PQQ can promote animal and plant growth, development, anti-oxidation, anti-aging and enhance immunity.
This product is produced by biological fermentation process and belongs to fine chemical products.
Function of PQQ
1. Extensive nutritional functions
2. Antioxidant function
The production and scavenging of various free radicals in the organism should be in dynamic balance, that is, the free radicals in the organism should always maintain a certain level. Too much or too little free radicals are bad for the body. When too much, it can promote aging and cause various diseases, including cancer and heart disease. Too little, can also affect health or even hinder normal metabolism or induce another type of disease. PQQ prevents oxidative damage through the following mechanisms.
3. Research evidence of PQQ and various diseases
(1) Protect the heart from oxidative damage
The protective effect of PQQ on the heart is related to its ability to scavenge free radicals. PQQ can remove reactive oxygen species (ROS) produced by hypoxia reperfusion, and significantly reduce the release of lactate dehydrogenase in the heart. Under the catalysis of flavin reductase, the catalytic product can also reduce the peroxide status of hemoglobin and eliminate the damage to myocardium caused by hypoxia reperfusion. Studies have shown that the use of PQQ to protect the hearts of ischemia-reperfusion mice significantly reduced the size of myocardial infarction, increased the rate of left ventricular pressure and left ventricular diastolic pressure, reduced ventricular fibrillation, and reduced the level of malondialdehyde in myocardial tissue.
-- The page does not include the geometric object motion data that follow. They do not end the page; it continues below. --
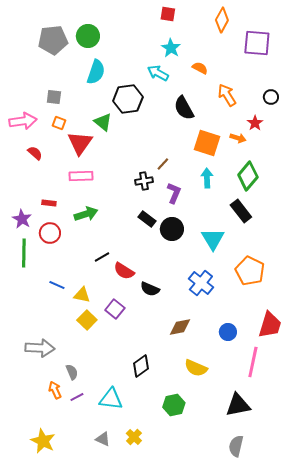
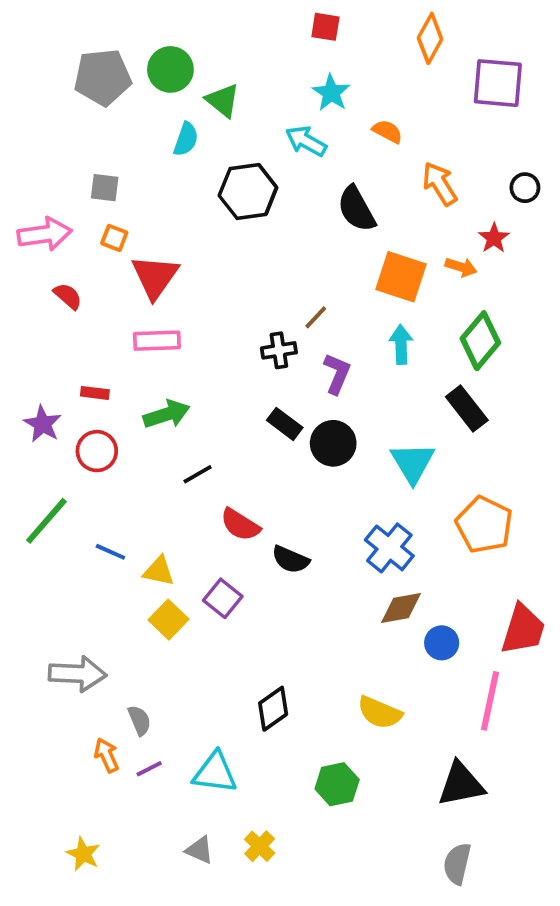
cyan semicircle: (96, 72) -> (186, 139), size x0.7
green triangle: (103, 122) -> (223, 100), moved
green line: (24, 253) -> (46, 521), moved, turned 40
black line: (102, 257) -> (198, 474), moved
brown diamond: (180, 327) -> (401, 608), moved
yellow star: (43, 441) -> (83, 854), size x0.7

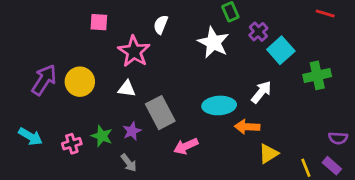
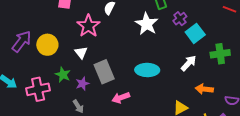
white triangle: (127, 89) -> (81, 53), turned 40
white arrow: (261, 92) -> (189, 63), moved
orange arrow: (247, 127) -> (204, 89), moved
green star: (102, 136) -> (63, 75), moved
pink cross: (72, 144) -> (38, 89), size x1.6

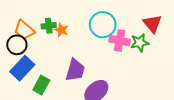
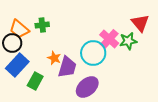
cyan circle: (103, 25) -> (93, 53), moved
orange star: (61, 30) -> (54, 58), moved
pink cross: (120, 41) -> (109, 39), turned 30

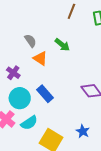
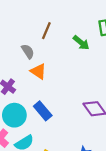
brown line: (71, 11) -> (46, 31), moved
green arrow: (62, 45) -> (81, 43), moved

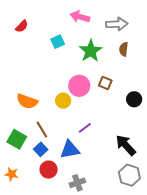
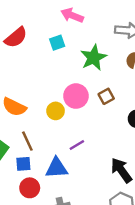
pink arrow: (80, 17) -> (72, 15), moved
red semicircle: (22, 26) -> (16, 37), moved, size x1.5
brown square: (105, 83) -> (106, 96), turned 32
blue square: (41, 149) -> (23, 164), turned 32

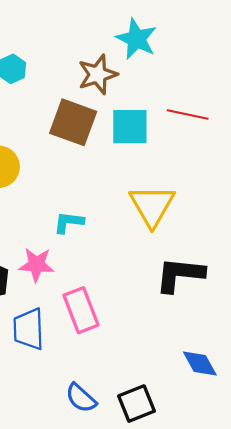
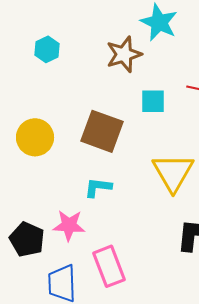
brown square: (73, 122) -> (102, 131), moved
cyan square: (130, 127) -> (153, 101), size x0.7

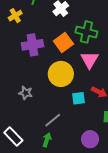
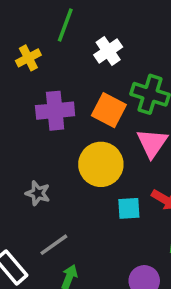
orange square: (63, 42) -> (109, 110), turned -30
gray line: (53, 120) -> (54, 245), moved

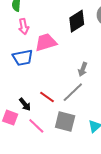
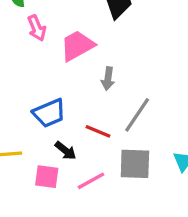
blue trapezoid: (23, 58) -> (49, 113), moved
gray arrow: (83, 69) -> (108, 79), moved
pink line: (36, 126) -> (91, 181), turned -60

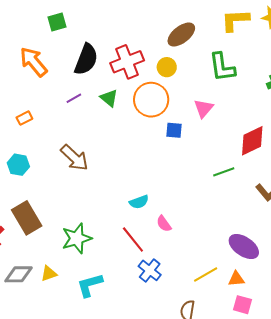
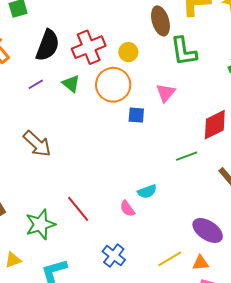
brown ellipse: (181, 35) -> (160, 21), moved, turned -68
cyan semicircle: (139, 202) -> (147, 191), moved
red line: (133, 239) -> (78, 209), moved

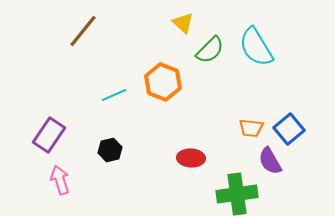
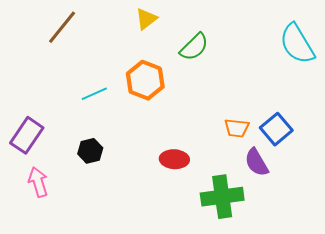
yellow triangle: (183, 23) -> (146, 19), moved, turned 40
cyan semicircle: (256, 47) -> (297, 44), moved

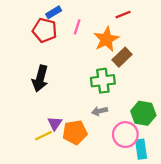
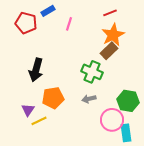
red pentagon: (45, 30) -> (26, 23), moved
orange star: (106, 39) -> (113, 35), moved
green cross: (103, 81) -> (92, 72), turned 30
purple triangle: (55, 123) -> (28, 110), moved
orange pentagon: (75, 132) -> (53, 98), moved

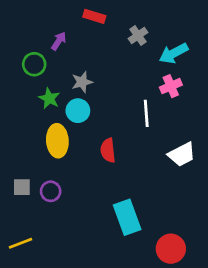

PQQ can also inhibit the production of ROS in rat cardiomyocytes induced by hydrogen peroxide and the decrease of mitochondrial membrane potential, thereby reducing oxidative stress, inhibiting the inactivation of mitochondrial function and protecting rat cardiomyocytes .
2) Prevention and treatment of liver injury
Experimental liver injury in rats caused by carbon tetrachloride (CCL), galactosamine, acetamide sulfide and other toxins can be prevented by intraperitoneal injection of a certain dose of PQQ and its derivatives.
PQQ can reduce the production of ROS induced by liver toxicity, significantly reduce the levels of glutamic pyruvic transaminese (GPT) and lactate dehydrogenase in serum, block liver cell necrosis, and have no effect on the routine biochemical indexes (such as blood glucose, hematuric nitrogen, etc.) of rats.
(3) promote nerve growth and protect the nervous system
Nerve growth factor (NGF) is one of the earliest and most thoroughly studied neurotrophic factors. It has the dual biological functions of neuronal nutrition and neuroprotection, and plays an important role in regulating the growth, development, differentiation, regeneration and specific expression of biological functions of central and peripheral neurons. Experiments showed that PQQ could stimulate L-M cells and Schwann cells to generate NGF in vitro.